Why does this happen?

  • Prioritizing Results Over Ego: Seeking help signals that you care more about getting the job done right than managing your image. It demonstrates maturity and strategic thinking.

  • The Flattery Factor: Asking for help is an implicit compliment. You are signaling that you respect the other person's intelligence, skill, or experience. People naturally view those who validate their expertise as perceptive and smart.

  • Building Trust Through Vulnerability: By showing a sliver of vulnerability, you signal that you trust the other person. This lowers social barriers and fosters a deeper professional or personal connection.

The Joy of Giving

We often hesitate to reach out because we don't want to burden others. But research published in Current Directions in Psychological Science shows that human beings are wired for prosocial behavior.
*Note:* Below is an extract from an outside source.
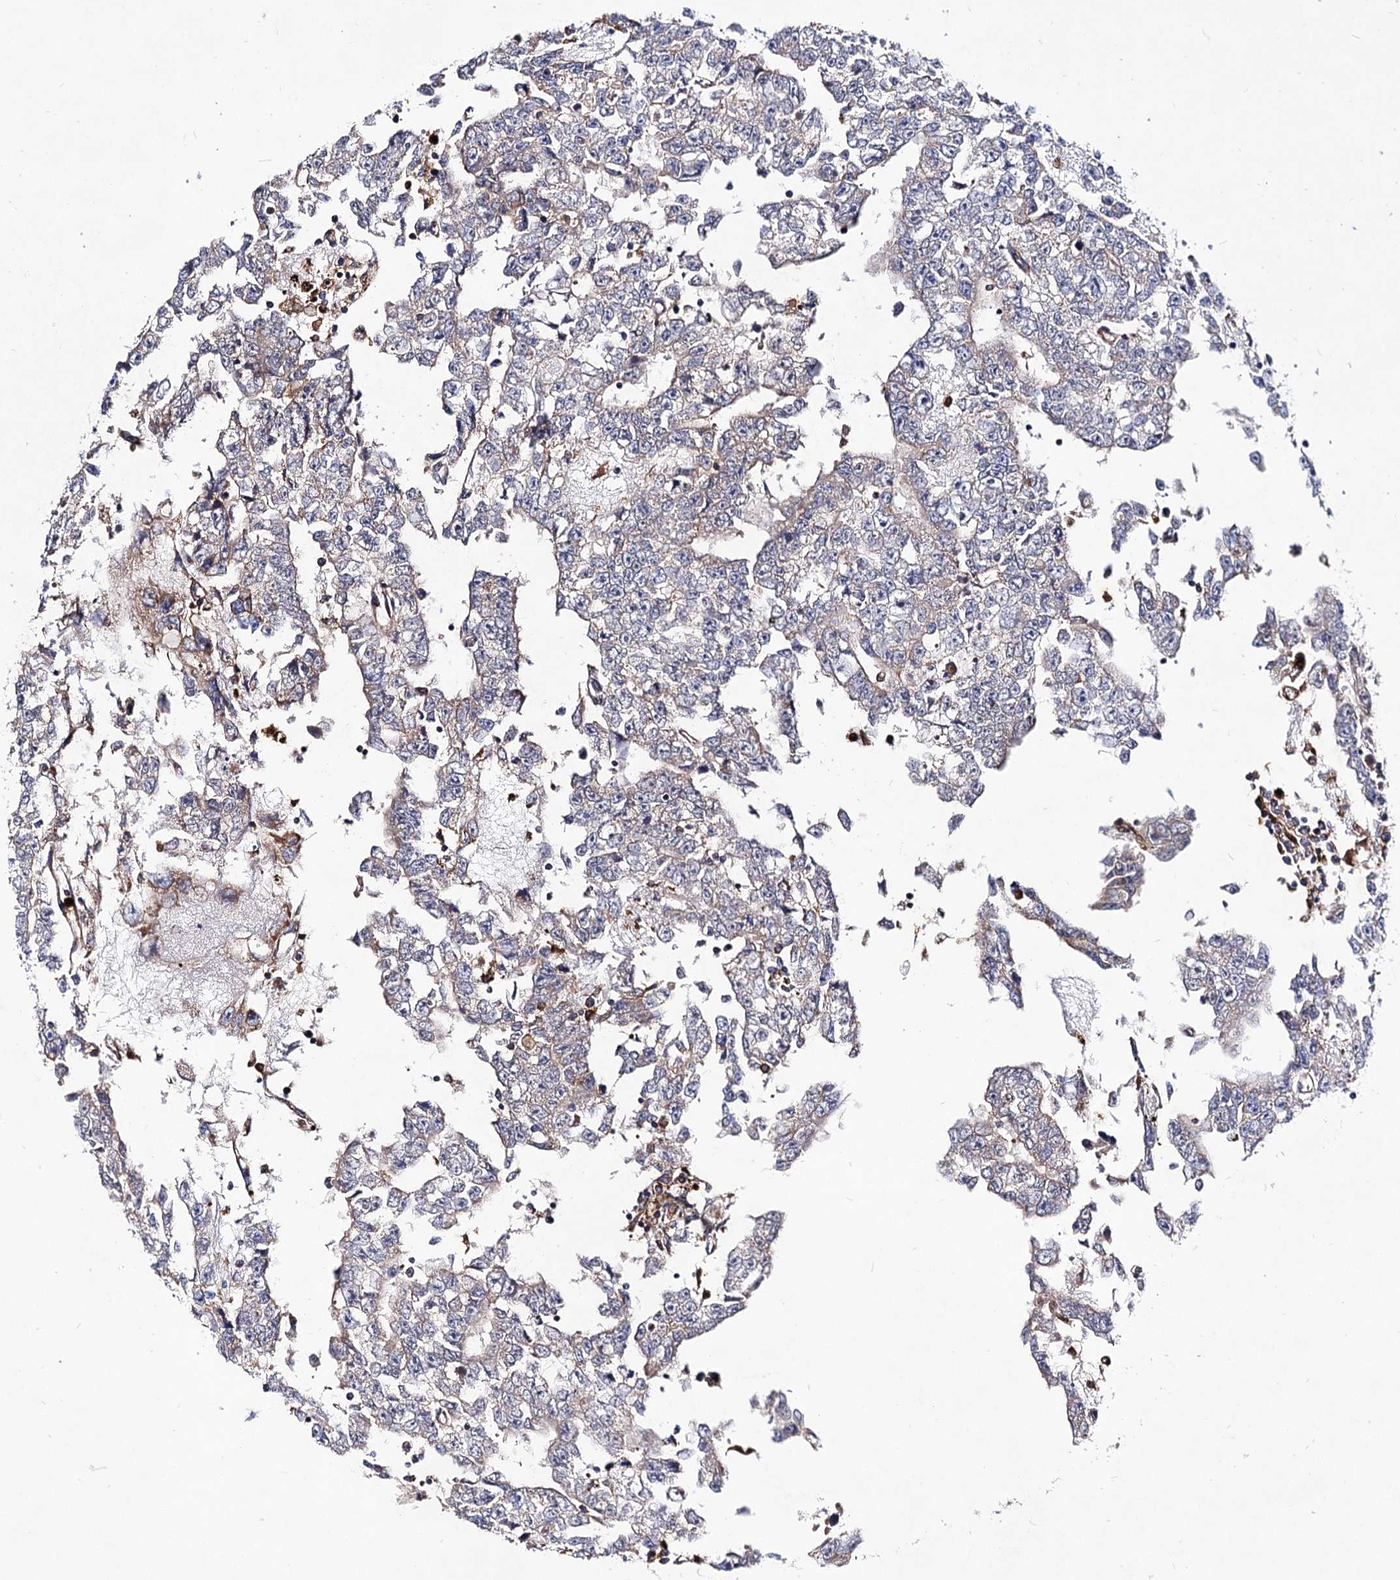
{"staining": {"intensity": "weak", "quantity": "<25%", "location": "cytoplasmic/membranous"}, "tissue": "testis cancer", "cell_type": "Tumor cells", "image_type": "cancer", "snomed": [{"axis": "morphology", "description": "Carcinoma, Embryonal, NOS"}, {"axis": "topography", "description": "Testis"}], "caption": "IHC of testis cancer displays no staining in tumor cells. Nuclei are stained in blue.", "gene": "ACAD9", "patient": {"sex": "male", "age": 25}}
Put simply: helping feels good.

People are generally happier after performing acts of kindness. When you ask for help, you aren't just solving your own problem; you are giving someone else a tangible opportunity to make a meaningful difference, which triggers a natural psychological reward.

The Steve Jobs Rule for Success

The willingness to ask for help is often the defining line between those who achieve their goals and those who merely dream about them.

Consider a famous anecdote from Apple co-founder Steve Jobs. At just 12 years old, Jobs wanted to build a frequency counter but lacked the components. He didn't let his age or lack of resources stop him; he looked up Bill Hewlett (the co-founder of Hewlett-Packard) in the phone book and called him directly.

"He laughed, and he gave me the spare parts, and he gave me a job that summer at Hewlett-Packard… and I was in heaven," Jobs recalled. "I’ve never found anyone who said no, or hung up the phone when I called. I just asked. Most people never pick up the phone and call. Most people never ask, and that’s what separates, sometimes, the people who do things from the people who just dream about them."

Rethinking Self-Reliance

Sure, you can do almost anything on your own. You can launch a business, learn a complex new skill, or tackle a massive home renovation single-handedly. But solo execution usually takes twice as long, yields a lower-quality result, and leaves you vulnerable to burnout.

When you refuse to ask for help, you lose out on critical guidance, and you deny someone else the fulfillment of lending a hand. True capability isn't about knowing all the answers—it’s about having the wisdom and courage to leverage the collective expertise around you.